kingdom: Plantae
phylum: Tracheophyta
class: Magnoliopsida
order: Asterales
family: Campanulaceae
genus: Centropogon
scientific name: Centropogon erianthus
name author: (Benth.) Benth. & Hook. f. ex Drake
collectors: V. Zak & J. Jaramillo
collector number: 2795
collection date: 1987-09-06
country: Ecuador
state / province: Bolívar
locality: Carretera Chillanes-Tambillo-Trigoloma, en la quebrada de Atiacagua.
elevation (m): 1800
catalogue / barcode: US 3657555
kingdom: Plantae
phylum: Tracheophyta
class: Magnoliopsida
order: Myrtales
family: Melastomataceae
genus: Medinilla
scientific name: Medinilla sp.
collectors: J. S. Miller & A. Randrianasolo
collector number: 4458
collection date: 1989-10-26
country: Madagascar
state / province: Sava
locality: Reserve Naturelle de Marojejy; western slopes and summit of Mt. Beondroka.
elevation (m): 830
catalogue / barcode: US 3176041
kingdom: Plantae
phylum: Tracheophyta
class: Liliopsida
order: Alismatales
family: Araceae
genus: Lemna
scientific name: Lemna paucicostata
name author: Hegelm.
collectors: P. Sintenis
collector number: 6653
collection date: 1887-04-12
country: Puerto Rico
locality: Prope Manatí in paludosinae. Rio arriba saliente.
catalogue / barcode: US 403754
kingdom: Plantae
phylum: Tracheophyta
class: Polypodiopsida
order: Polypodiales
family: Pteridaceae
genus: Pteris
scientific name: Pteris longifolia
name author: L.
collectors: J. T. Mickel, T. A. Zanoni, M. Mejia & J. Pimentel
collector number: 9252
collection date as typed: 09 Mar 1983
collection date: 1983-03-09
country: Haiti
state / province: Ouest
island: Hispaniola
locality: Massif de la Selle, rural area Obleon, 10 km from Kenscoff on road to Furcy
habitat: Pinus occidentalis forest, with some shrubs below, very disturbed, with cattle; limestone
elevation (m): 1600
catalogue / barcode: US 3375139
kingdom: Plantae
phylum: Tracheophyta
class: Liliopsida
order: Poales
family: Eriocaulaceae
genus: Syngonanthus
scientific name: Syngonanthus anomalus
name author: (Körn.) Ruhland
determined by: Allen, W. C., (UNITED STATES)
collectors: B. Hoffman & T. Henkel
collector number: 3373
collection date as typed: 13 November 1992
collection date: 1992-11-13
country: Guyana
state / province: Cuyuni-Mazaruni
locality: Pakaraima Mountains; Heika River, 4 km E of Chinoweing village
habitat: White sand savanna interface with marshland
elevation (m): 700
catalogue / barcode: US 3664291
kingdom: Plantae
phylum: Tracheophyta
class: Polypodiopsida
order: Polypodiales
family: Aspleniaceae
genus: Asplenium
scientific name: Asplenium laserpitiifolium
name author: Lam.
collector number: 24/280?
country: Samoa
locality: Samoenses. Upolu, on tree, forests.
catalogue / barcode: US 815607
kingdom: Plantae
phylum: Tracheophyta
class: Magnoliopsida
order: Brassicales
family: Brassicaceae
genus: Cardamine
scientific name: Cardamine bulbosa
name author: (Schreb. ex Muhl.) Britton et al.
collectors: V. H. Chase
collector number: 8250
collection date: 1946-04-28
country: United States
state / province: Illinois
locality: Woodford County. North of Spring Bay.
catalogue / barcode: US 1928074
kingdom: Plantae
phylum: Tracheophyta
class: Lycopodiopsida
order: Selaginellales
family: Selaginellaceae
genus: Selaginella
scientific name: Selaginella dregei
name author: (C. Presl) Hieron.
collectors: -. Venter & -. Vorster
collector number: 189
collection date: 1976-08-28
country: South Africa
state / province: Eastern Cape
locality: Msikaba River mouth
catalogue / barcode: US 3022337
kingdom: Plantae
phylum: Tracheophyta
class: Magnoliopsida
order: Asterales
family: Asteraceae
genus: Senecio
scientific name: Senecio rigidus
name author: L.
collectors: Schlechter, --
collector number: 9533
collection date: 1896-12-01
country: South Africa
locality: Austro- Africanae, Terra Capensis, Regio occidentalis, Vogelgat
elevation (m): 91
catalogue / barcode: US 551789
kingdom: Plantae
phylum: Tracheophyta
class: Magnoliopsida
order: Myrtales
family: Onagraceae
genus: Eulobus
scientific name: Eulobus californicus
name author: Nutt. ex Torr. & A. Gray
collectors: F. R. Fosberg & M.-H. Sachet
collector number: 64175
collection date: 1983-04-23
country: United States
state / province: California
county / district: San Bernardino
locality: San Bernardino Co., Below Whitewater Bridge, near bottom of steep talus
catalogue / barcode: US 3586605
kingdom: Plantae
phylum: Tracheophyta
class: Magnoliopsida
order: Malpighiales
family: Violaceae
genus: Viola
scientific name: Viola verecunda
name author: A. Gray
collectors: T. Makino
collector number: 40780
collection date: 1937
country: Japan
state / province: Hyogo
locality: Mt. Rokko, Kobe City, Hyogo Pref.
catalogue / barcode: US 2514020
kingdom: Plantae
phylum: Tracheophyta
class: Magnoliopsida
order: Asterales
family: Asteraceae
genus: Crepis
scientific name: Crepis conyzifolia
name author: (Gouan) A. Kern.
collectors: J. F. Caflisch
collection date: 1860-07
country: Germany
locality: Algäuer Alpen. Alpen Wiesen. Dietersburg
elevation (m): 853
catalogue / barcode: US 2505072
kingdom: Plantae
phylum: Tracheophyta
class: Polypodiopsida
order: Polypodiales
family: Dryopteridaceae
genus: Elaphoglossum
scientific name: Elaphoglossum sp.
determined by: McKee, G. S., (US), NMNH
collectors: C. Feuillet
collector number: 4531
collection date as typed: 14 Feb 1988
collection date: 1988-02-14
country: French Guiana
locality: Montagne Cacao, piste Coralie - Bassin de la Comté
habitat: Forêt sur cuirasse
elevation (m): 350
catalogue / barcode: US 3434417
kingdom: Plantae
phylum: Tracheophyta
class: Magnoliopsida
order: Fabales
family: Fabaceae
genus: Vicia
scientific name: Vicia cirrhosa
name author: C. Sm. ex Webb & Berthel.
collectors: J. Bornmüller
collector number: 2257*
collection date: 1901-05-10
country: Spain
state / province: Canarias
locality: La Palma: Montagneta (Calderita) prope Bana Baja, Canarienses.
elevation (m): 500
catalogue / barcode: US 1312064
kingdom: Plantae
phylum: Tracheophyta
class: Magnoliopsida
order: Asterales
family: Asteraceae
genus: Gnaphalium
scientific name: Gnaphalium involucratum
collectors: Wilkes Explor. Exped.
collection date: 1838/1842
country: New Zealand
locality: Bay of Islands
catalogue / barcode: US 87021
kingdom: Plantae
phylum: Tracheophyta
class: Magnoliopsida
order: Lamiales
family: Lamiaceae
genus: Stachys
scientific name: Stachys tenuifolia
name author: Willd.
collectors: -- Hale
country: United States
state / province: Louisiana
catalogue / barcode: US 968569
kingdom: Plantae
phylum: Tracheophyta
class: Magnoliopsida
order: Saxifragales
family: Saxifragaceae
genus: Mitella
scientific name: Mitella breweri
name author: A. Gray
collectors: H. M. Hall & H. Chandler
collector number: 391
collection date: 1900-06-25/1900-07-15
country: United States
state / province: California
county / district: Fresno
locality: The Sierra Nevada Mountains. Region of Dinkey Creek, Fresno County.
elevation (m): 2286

**REQUEST**.
Copy out every line of the entries above without changing a character.

**FULL SOLUTION**.
kingdom: Plantae
phylum: Tracheophyta
class: Magnoliopsida
order: Asterales
family: Campanulaceae
genus: Centropogon
scientific name: Centropogon erianthus
name author: (Benth.) Benth. & Hook. f. ex Drake
collectors: V. Zak & J. Jaramillo
collector number: 2795
collection date: 1987-09-06
country: Ecuador
state / province: Bolívar
locality: Carretera Chillanes-Tambillo-Trigoloma, en la quebrada de Atiacagua.
elevation (m): 1800
catalogue / barcode: US 3657555
kingdom: Plantae
phylum: Tracheophyta
class: Magnoliopsida
order: Myrtales
family: Melastomataceae
genus: Medinilla
scientific name: Medinilla sp.
collectors: J. S. Miller & A. Randrianasolo
collector number: 4458
collection date: 1989-10-26
country: Madagascar
state / province: Sava
locality: Reserve Naturelle de Marojejy; western slopes and summit of Mt. Beondroka.
elevation (m): 830
catalogue / barcode: US 3176041
kingdom: Plantae
phylum: Tracheophyta
class: Liliopsida
order: Alismatales
family: Araceae
genus: Lemna
scientific name: Lemna paucicostata
name author: Hegelm.
collectors: P. Sintenis
collector number: 6653
collection date: 1887-04-12
country: Puerto Rico
locality: Prope Manatí in paludosinae. Rio arriba saliente.
catalogue / barcode: US 403754
kingdom: Plantae
phylum: Tracheophyta
class: Polypodiopsida
order: Polypodiales
family: Pteridaceae
genus: Pteris
scientific name: Pteris longifolia
name author: L.
collectors: J. T. Mickel, T. A. Zanoni, M. Mejia & J. Pimentel
collector number: 9252
collection date as typed: 09 Mar 1983
collection date: 1983-03-09
country: Haiti
state / province: Ouest
island: Hispaniola
locality: Massif de la Selle, rural area Obleon, 10 km from Kenscoff on road to Furcy
habitat: Pinus occidentalis forest, with some shrubs below, very disturbed, with cattle; limestone
elevation (m): 1600
catalogue / barcode: US 3375139
kingdom: Plantae
phylum: Tracheophyta
class: Liliopsida
order: Poales
family: Eriocaulaceae
genus: Syngonanthus
scientific name: Syngonanthus anomalus
name author: (Körn.) Ruhland
determined by: Allen, W. C., (UNITED STATES)
collectors: B. Hoffman & T. Henkel
collector number: 3373
collection date as typed: 13 November 1992
collection date: 1992-11-13
country: Guyana
state / province: Cuyuni-Mazaruni
locality: Pakaraima Mountains; Heika River, 4 km E of Chinoweing village
habitat: White sand savanna interface with marshland
elevation (m): 700
catalogue / barcode: US 3664291
kingdom: Plantae
phylum: Tracheophyta
class: Polypodiopsida
order: Polypodiales
family: Aspleniaceae
genus: Asplenium
scientific name: Asplenium laserpitiifolium
name author: Lam.
collector number: 24/280?
country: Samoa
locality: Samoenses. Upolu, on tree, forests.
catalogue / barcode: US 815607
kingdom: Plantae
phylum: Tracheophyta
class: Magnoliopsida
order: Brassicales
family: Brassicaceae
genus: Cardamine
scientific name: Cardamine bulbosa
name author: (Schreb. ex Muhl.) Britton et al.
collectors: V. H. Chase
collector number: 8250
collection date: 1946-04-28
country: United States
state / province: Illinois
locality: Woodford County. North of Spring Bay.
catalogue / barcode: US 1928074
kingdom: Plantae
phylum: Tracheophyta
class: Lycopodiopsida
order: Selaginellales
family: Selaginellaceae
genus: Selaginella
scientific name: Selaginella dregei
name author: (C. Presl) Hieron.
collectors: -. Venter & -. Vorster
collector number: 189
collection date: 1976-08-28
country: South Africa
state / province: Eastern Cape
locality: Msikaba River mouth
catalogue / barcode: US 3022337
kingdom: Plantae
phylum: Tracheophyta
class: Magnoliopsida
order: Asterales
family: Asteraceae
genus: Senecio
scientific name: Senecio rigidus
name author: L.
collectors: Schlechter, --
collector number: 9533
collection date: 1896-12-01
country: South Africa
locality: Austro- Africanae, Terra Capensis, Regio occidentalis, Vogelgat
elevation (m): 91
catalogue / barcode: US 551789
kingdom: Plantae
phylum: Tracheophyta
class: Magnoliopsida
order: Myrtales
family: Onagraceae
genus: Eulobus
scientific name: Eulobus californicus
name author: Nutt. ex Torr. & A. Gray
collectors: F. R. Fosberg & M.-H. Sachet
collector number: 64175
collection date: 1983-04-23
country: United States
state / province: California
county / district: San Bernardino
locality: San Bernardino Co., Below Whitewater Bridge, near bottom of steep talus
catalogue / barcode: US 3586605
kingdom: Plantae
phylum: Tracheophyta
class: Magnoliopsida
order: Malpighiales
family: Violaceae
genus: Viola
scientific name: Viola verecunda
name author: A. Gray
collectors: T. Makino
collector number: 40780
collection date: 1937
country: Japan
state / province: Hyogo
locality: Mt. Rokko, Kobe City, Hyogo Pref.
catalogue / barcode: US 2514020
kingdom: Plantae
phylum: Tracheophyta
class: Magnoliopsida
order: Asterales
family: Asteraceae
genus: Crepis
scientific name: Crepis conyzifolia
name author: (Gouan) A. Kern.
collectors: J. F. Caflisch
collection date: 1860-07
country: Germany
locality: Algäuer Alpen. Alpen Wiesen. Dietersburg
elevation (m): 853
catalogue / barcode: US 2505072
kingdom: Plantae
phylum: Tracheophyta
class: Polypodiopsida
order: Polypodiales
family: Dryopteridaceae
genus: Elaphoglossum
scientific name: Elaphoglossum sp.
determined by: McKee, G. S., (US), NMNH
collectors: C. Feuillet
collector number: 4531
collection date as typed: 14 Feb 1988
collection date: 1988-02-14
country: French Guiana
locality: Montagne Cacao, piste Coralie - Bassin de la Comté
habitat: Forêt sur cuirasse
elevation (m): 350
catalogue / barcode: US 3434417
kingdom: Plantae
phylum: Tracheophyta
class: Magnoliopsida
order: Fabales
family: Fabaceae
genus: Vicia
scientific name: Vicia cirrhosa
name author: C. Sm. ex Webb & Berthel.
collectors: J. Bornmüller
collector number: 2257*
collection date: 1901-05-10
country: Spain
state / province: Canarias
locality: La Palma: Montagneta (Calderita) prope Bana Baja, Canarienses.
elevation (m): 500
catalogue / barcode: US 1312064
kingdom: Plantae
phylum: Tracheophyta
class: Magnoliopsida
order: Asterales
family: Asteraceae
genus: Gnaphalium
scientific name: Gnaphalium involucratum
collectors: Wilkes Explor. Exped.
collection date: 1838/1842
country: New Zealand
locality: Bay of Islands
catalogue / barcode: US 87021
kingdom: Plantae
phylum: Tracheophyta
class: Magnoliopsida
order: Lamiales
family: Lamiaceae
genus: Stachys
scientific name: Stachys tenuifolia
name author: Willd.
collectors: -- Hale
country: United States
state / province: Louisiana
catalogue / barcode: US 968569
kingdom: Plantae
phylum: Tracheophyta
class: Magnoliopsida
order: Saxifragales
family: Saxifragaceae
genus: Mitella
scientific name: Mitella breweri
name author: A. Gray
collectors: H. M. Hall & H. Chandler
collector number: 391
collection date: 1900-06-25/1900-07-15
country: United States
state / province: California
county / district: Fresno
locality: The Sierra Nevada Mountains. Region of Dinkey Creek, Fresno County.
elevation (m): 2286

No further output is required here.